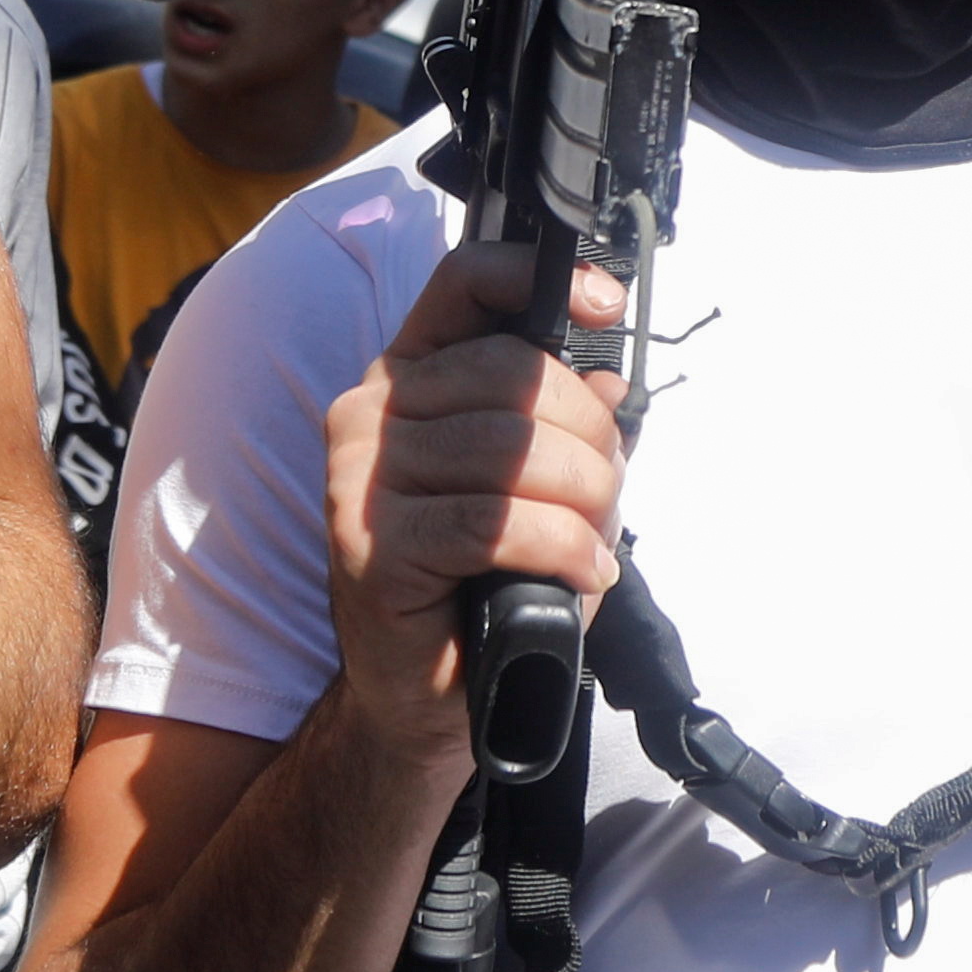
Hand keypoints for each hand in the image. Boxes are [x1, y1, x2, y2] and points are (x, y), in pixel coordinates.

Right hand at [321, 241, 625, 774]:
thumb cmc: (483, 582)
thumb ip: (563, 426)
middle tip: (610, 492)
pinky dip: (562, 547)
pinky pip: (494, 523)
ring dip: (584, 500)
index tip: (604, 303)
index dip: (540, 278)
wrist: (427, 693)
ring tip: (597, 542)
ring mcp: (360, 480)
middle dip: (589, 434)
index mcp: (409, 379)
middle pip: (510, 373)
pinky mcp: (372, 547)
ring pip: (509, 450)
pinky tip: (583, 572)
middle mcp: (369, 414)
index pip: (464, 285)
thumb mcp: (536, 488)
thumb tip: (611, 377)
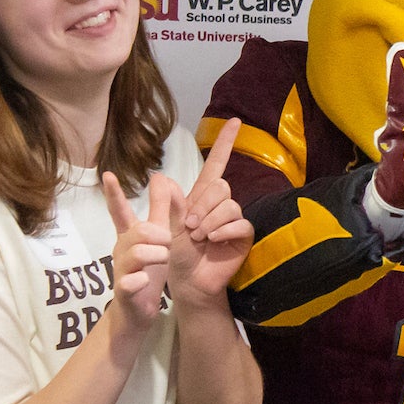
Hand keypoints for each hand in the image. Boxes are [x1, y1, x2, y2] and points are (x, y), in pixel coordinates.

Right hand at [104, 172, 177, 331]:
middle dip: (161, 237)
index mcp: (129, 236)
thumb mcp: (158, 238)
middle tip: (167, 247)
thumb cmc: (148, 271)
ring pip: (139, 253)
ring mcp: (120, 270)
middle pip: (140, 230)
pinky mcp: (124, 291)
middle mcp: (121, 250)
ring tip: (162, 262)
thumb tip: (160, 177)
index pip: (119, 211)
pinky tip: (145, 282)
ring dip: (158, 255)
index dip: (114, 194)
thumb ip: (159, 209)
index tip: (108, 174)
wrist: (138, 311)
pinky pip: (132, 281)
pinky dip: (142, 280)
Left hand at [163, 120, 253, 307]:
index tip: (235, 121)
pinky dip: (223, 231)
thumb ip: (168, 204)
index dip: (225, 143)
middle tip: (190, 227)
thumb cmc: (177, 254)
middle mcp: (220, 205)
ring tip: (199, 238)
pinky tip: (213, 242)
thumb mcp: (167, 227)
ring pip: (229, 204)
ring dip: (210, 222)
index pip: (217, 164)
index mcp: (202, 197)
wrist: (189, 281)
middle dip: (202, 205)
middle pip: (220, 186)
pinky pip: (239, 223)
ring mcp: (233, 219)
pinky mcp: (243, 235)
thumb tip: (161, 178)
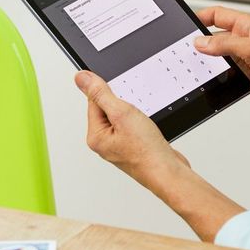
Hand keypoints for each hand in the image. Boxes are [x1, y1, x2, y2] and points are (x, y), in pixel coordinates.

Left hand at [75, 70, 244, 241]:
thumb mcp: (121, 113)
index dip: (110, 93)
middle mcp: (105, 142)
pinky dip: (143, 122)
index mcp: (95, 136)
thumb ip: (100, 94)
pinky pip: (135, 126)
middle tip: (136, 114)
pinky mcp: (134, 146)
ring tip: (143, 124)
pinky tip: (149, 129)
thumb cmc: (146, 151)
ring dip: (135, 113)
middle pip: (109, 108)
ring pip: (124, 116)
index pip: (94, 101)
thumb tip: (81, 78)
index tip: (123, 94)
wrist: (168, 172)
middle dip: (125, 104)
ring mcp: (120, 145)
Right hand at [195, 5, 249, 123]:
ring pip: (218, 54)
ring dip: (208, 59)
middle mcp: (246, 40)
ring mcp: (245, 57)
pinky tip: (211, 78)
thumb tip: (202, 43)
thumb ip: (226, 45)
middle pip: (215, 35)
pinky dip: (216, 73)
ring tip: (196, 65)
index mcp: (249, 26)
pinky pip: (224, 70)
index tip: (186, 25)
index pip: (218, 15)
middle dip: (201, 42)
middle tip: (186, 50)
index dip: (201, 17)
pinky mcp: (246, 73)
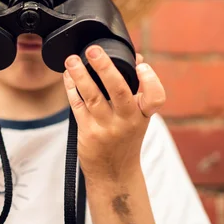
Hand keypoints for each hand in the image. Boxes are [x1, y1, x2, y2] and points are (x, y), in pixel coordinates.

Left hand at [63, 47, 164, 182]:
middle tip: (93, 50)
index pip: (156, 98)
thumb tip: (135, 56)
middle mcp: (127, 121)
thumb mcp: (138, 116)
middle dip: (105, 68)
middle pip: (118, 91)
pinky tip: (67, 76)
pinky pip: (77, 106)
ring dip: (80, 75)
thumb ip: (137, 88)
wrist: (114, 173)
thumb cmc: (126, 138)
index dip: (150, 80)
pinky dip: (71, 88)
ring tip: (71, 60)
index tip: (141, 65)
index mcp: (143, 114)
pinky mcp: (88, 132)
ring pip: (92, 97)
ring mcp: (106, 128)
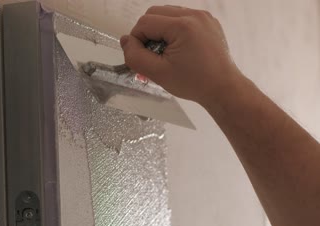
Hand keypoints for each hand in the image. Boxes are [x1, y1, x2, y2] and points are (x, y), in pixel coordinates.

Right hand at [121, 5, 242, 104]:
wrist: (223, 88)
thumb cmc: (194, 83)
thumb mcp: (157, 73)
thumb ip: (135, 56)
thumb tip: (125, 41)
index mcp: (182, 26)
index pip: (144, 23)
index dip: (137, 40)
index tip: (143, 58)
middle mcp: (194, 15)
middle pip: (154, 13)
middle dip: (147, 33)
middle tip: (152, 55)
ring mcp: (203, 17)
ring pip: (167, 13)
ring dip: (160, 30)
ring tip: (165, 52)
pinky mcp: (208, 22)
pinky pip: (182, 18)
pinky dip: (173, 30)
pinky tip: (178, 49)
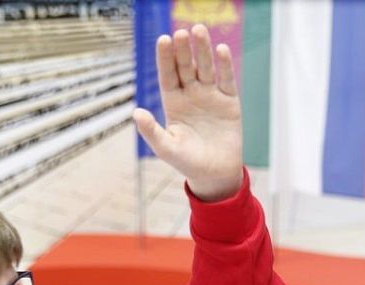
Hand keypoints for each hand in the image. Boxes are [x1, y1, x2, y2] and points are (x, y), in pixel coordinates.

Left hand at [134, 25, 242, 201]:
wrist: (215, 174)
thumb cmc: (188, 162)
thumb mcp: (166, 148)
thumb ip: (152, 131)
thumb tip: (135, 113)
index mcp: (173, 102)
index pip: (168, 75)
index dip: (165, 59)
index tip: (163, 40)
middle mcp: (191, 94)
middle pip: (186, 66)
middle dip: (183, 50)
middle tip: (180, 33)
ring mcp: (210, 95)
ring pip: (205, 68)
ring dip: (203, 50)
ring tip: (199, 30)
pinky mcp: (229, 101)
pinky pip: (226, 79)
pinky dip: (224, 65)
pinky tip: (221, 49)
---
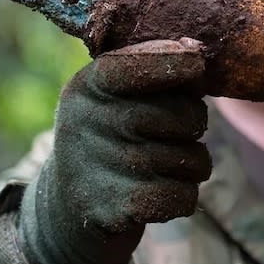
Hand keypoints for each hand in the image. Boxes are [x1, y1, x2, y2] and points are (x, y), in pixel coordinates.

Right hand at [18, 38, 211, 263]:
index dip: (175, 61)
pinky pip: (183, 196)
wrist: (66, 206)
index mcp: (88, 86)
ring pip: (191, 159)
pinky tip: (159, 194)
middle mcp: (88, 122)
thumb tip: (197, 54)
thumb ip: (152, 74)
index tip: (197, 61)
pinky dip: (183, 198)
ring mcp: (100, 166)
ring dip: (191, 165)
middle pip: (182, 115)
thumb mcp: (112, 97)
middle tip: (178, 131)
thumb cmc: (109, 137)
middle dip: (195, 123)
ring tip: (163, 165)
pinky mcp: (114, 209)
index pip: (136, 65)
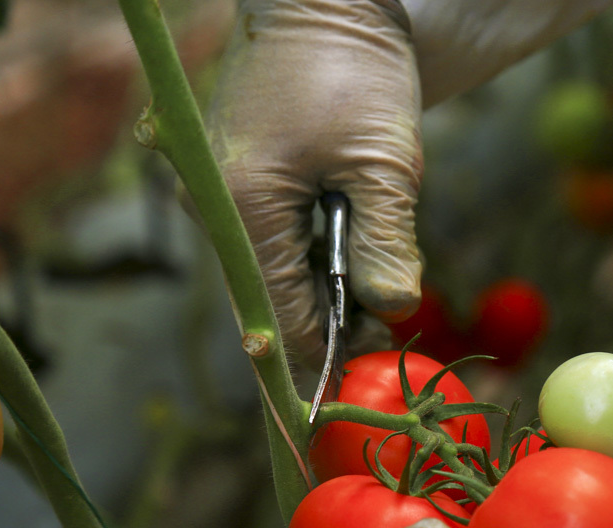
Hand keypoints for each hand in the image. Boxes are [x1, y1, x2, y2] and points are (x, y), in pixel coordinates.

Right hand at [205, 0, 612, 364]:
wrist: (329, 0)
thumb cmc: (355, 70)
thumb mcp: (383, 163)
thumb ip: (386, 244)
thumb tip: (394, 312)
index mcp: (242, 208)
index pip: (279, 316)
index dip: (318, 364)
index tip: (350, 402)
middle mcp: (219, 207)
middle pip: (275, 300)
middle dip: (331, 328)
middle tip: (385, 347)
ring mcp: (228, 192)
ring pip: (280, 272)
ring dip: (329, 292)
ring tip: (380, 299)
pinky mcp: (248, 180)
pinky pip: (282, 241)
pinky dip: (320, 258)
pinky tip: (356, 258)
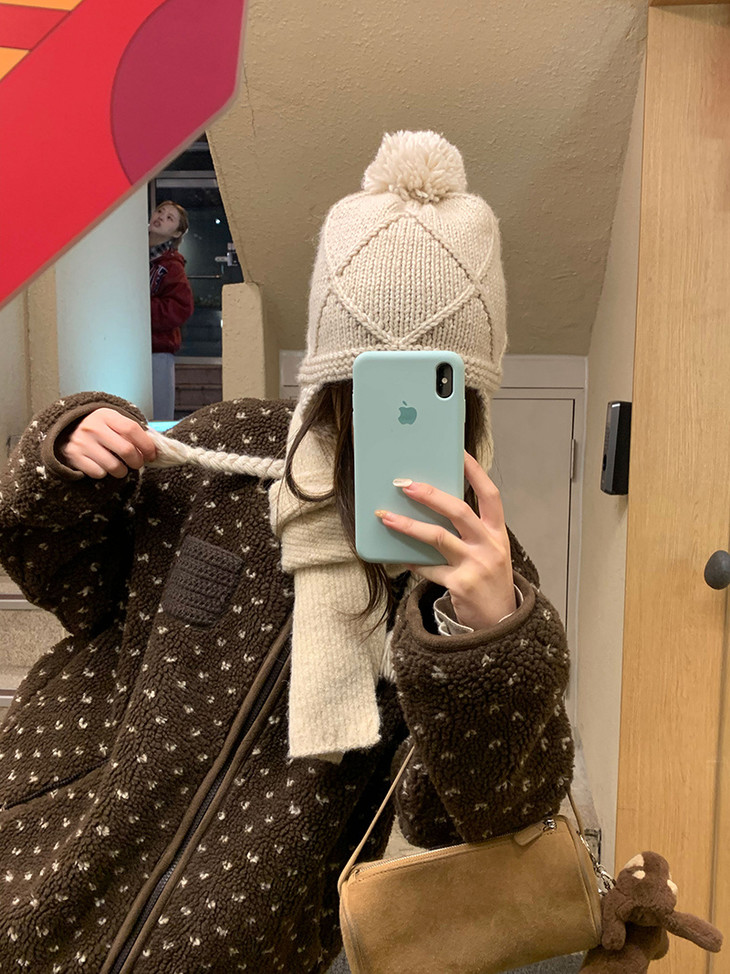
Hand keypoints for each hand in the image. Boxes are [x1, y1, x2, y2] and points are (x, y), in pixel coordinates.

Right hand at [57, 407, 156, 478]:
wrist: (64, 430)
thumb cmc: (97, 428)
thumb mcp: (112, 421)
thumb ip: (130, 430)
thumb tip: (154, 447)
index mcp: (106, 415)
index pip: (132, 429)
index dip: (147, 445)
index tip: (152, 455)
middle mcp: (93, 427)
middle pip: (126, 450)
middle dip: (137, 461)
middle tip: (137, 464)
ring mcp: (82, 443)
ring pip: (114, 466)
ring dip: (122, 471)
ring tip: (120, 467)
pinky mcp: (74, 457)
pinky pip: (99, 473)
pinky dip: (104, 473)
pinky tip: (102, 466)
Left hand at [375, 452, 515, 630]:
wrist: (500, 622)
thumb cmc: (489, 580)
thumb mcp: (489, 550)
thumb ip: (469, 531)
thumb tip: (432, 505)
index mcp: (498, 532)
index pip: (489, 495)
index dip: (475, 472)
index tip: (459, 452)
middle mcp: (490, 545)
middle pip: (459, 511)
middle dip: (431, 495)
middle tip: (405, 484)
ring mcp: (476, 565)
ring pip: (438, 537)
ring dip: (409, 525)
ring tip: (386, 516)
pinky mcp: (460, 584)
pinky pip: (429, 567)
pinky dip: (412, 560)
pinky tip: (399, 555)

Problem to work on
Above are the records; copy each line from them that includes the string "Left".

Response for this exercise
Left hand at [163, 120, 253, 307]:
Left hand at [75, 70, 244, 241]:
Left hand at [63, 47, 164, 182]:
Left hand at [134, 25, 242, 201]:
Left hand at [375, 452, 515, 630]:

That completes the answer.